§ **Your objective**: Can you rewrite the part that opens with the line containing "After each view, print" and closes with the line containing "Every image gets", switching every "distortion" to "distortion coefficients" and changing nothing else, with the pictures left out of your answer?

§ **Data extracts**:
╔══
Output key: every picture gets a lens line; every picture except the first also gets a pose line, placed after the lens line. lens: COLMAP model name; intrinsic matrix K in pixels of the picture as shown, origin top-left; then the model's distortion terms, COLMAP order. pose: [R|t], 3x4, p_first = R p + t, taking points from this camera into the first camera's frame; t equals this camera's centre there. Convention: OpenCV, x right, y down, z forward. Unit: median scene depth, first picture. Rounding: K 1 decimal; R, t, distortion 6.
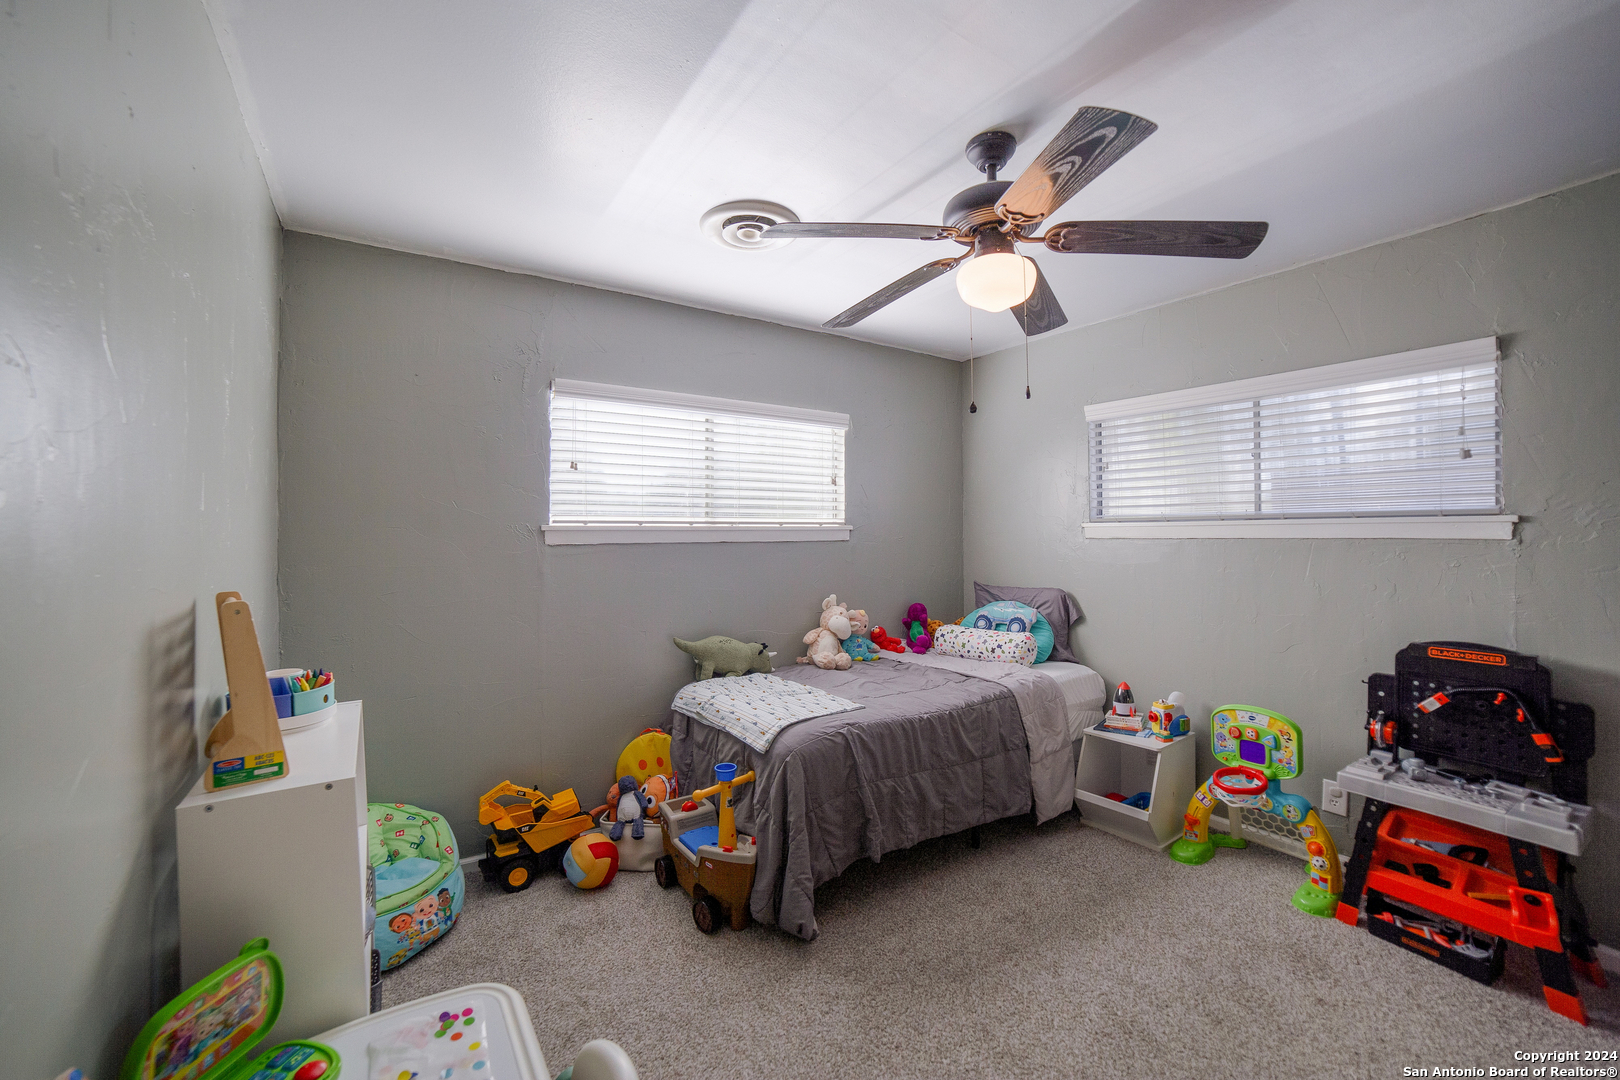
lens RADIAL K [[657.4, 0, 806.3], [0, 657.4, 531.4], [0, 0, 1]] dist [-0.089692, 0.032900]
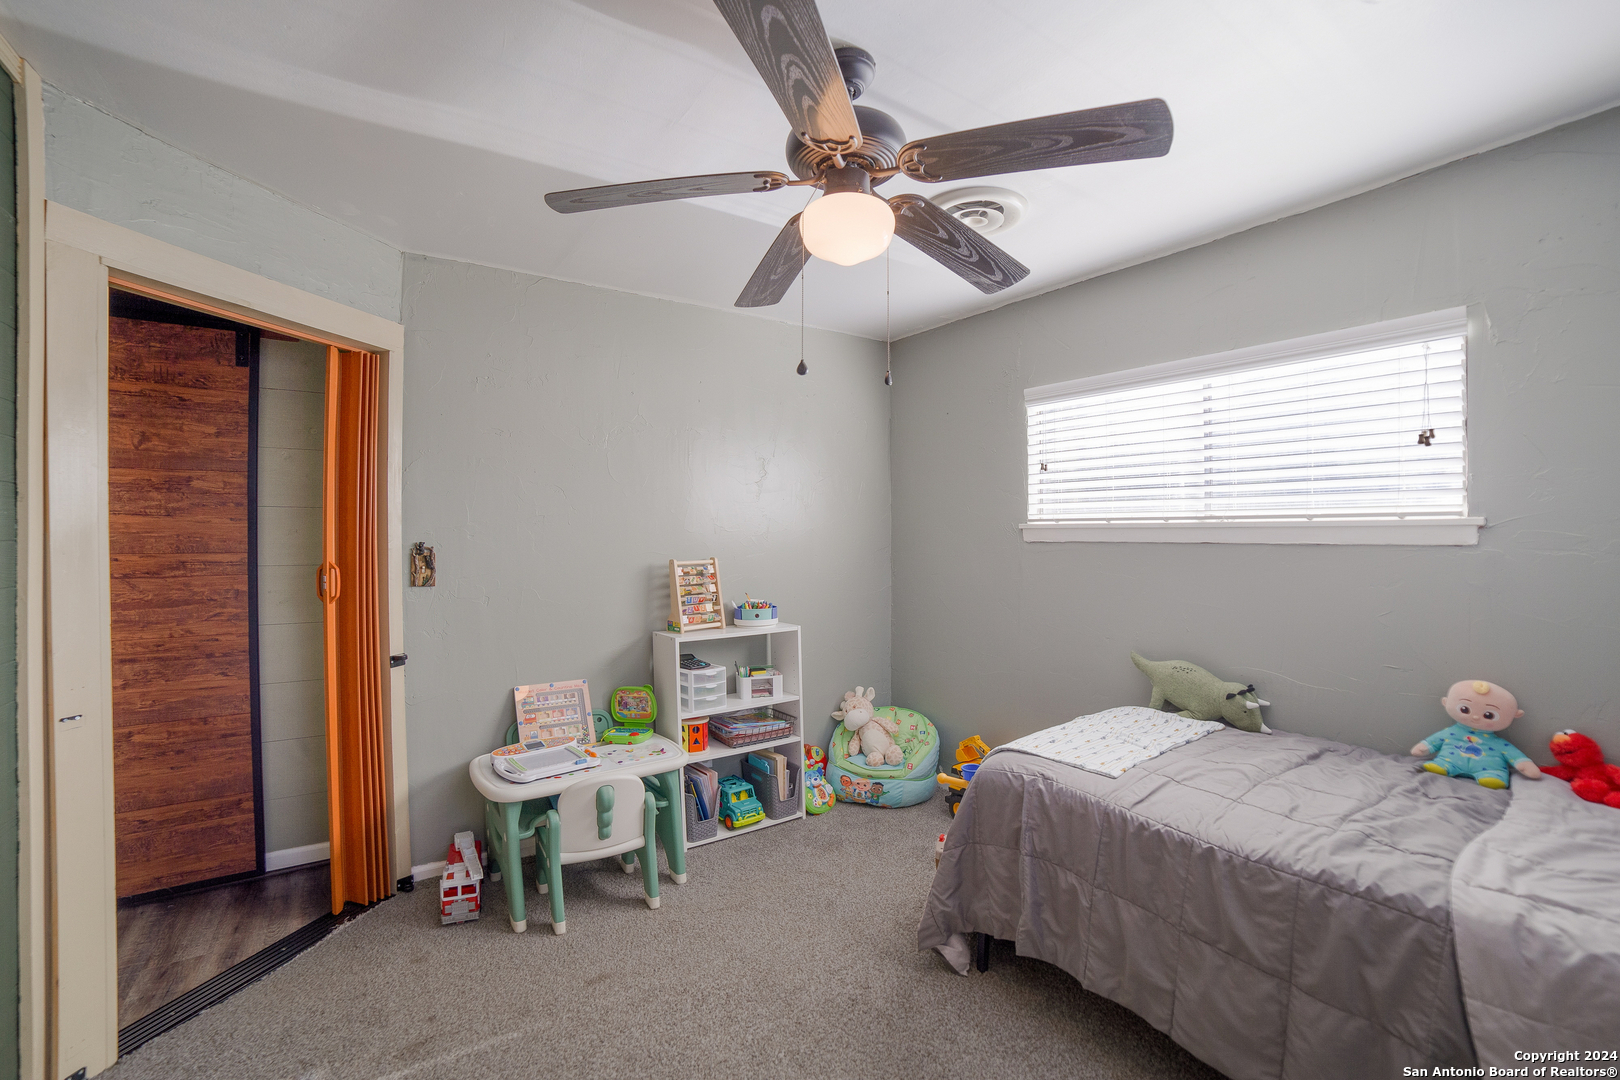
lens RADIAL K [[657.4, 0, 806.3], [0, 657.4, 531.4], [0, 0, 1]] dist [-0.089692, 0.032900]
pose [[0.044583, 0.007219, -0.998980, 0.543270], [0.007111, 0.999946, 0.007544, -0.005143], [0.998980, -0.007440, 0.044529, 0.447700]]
╚══
╔══
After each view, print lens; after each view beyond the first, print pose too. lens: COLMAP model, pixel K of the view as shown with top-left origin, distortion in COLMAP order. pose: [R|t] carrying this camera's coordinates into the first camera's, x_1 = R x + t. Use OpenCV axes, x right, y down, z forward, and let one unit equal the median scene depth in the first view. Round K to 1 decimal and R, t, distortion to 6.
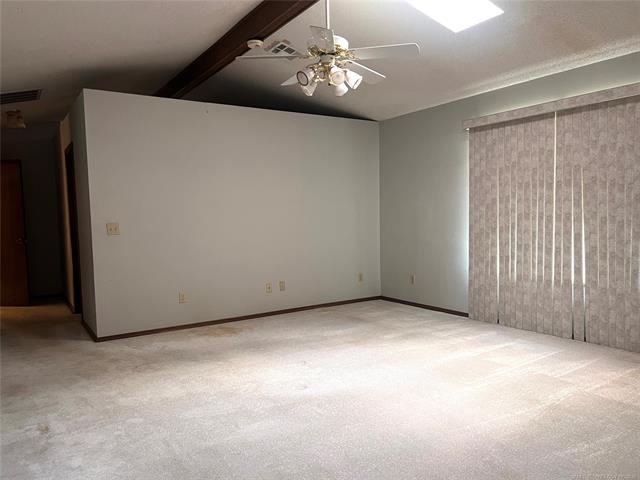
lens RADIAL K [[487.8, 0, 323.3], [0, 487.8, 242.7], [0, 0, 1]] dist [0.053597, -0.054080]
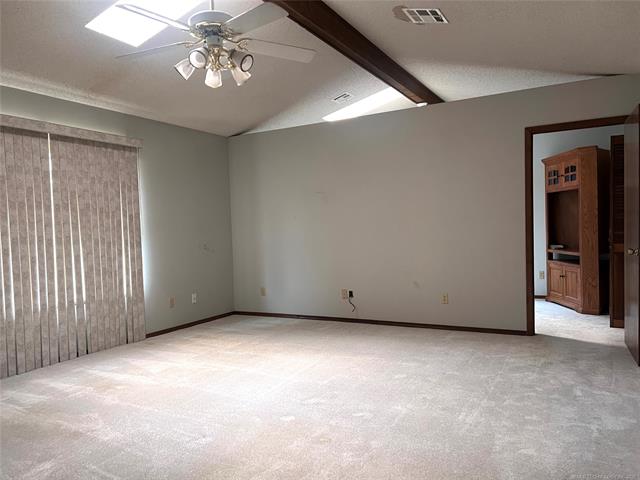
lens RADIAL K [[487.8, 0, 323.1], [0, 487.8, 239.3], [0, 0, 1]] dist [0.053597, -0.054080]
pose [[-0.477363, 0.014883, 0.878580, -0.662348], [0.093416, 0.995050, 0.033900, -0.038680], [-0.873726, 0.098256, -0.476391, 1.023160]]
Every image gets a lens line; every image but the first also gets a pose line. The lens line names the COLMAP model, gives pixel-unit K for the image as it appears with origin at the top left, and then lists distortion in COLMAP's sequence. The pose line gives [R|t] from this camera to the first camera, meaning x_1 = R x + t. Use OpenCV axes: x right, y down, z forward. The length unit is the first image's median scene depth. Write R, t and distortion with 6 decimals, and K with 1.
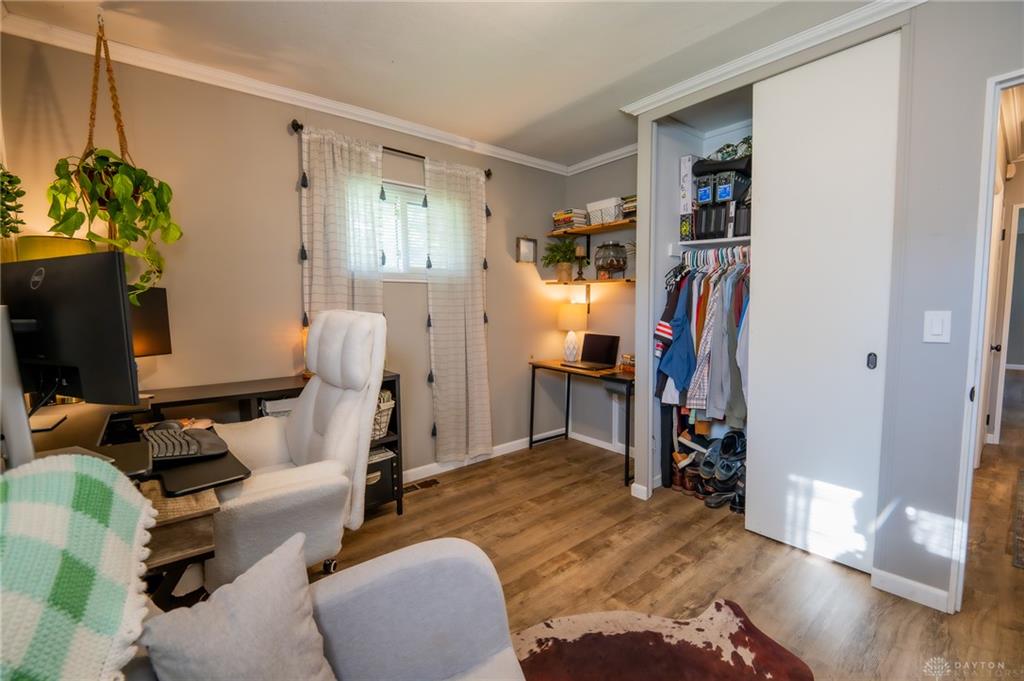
╚══
§ **Response to this task**:
After each view, print lens; after each view beyond the first, print pose too. lens: COLMAP model, pixel K of the view as shown with top-left origin, distortion coefficients in COLMAP order. pose: [R|t] carrying this camera's coordinates into the first camera's, x_1 = R x + t. Use OpenCV axes, x right, y down, z forward, and let one unit equal the median scene depth in the first view. Round K to 1 decimal and R, t, distortion coefficients to 6.
lens RADIAL K [[487.8, 0, 323.3], [0, 487.8, 242.7], [0, 0, 1]] dist [0.053597, -0.054080]
lens RADIAL K [[487.8, 0, 323.1], [0, 487.8, 239.3], [0, 0, 1]] dist [0.053597, -0.054080]
pose [[-0.477363, 0.014883, 0.878580, -0.662348], [0.093416, 0.995050, 0.033900, -0.038680], [-0.873726, 0.098256, -0.476391, 1.023160]]
Every image gets a lens line; every image but the first also gets a pose line. The lens line names the COLMAP model, gives pixel-unit K for the image as it appears with origin at the top left, and then lists distortion coefficients in COLMAP's sequence. The pose line gives [R|t] from this camera to the first camera, meaning x_1 = R x + t. Use OpenCV axes: x right, y down, z forward. The length unit is the first image's median scene depth. Write R, t and distortion coefficients with 6 decimals, and K with 1.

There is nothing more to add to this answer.